§ Problem to work on:
From the line holding "l'effilochage qui ronge la pièce." to the final line of the entries, set down each line exactly, including both, and nothing more.

§ Provided entries:
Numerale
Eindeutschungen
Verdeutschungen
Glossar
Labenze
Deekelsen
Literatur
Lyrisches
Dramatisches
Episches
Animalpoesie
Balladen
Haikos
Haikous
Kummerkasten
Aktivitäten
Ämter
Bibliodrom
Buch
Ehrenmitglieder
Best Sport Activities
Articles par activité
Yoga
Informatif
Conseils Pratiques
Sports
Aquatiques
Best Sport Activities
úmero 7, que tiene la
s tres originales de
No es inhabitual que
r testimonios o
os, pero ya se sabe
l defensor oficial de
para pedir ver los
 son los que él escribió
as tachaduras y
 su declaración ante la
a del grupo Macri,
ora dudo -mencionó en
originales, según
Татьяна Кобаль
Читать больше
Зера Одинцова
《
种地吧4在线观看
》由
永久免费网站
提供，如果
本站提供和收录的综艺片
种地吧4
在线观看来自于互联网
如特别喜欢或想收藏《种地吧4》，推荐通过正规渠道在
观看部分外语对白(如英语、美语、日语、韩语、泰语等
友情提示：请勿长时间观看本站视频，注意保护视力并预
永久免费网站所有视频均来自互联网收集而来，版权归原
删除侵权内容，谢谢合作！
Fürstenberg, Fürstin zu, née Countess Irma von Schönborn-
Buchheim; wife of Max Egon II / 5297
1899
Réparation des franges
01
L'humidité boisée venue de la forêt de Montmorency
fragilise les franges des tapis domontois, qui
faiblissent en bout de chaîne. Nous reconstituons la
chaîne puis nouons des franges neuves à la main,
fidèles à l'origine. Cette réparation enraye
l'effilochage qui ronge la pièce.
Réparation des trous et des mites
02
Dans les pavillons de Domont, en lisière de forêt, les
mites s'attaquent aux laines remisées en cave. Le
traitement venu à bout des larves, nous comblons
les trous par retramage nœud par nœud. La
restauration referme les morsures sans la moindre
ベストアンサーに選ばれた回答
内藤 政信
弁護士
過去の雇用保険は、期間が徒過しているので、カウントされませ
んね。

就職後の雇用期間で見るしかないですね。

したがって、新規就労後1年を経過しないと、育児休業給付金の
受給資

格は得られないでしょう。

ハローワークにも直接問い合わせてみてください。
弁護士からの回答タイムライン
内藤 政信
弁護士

§ Solution:
l'effilochage qui ronge la pièce.
Réparation des trous et des mites
02
Dans les pavillons de Domont, en lisière de forêt, les
mites s'attaquent aux laines remisées en cave. Le
traitement venu à bout des larves, nous comblons
les trous par retramage nœud par nœud. La
restauration referme les morsures sans la moindre
ベストアンサーに選ばれた回答
内藤 政信
弁護士
過去の雇用保険は、期間が徒過しているので、カウントされませ
んね。

就職後の雇用期間で見るしかないですね。

したがって、新規就労後1年を経過しないと、育児休業給付金の
受給資

格は得られないでしょう。

ハローワークにも直接問い合わせてみてください。
弁護士からの回答タイムライン
内藤 政信
弁護士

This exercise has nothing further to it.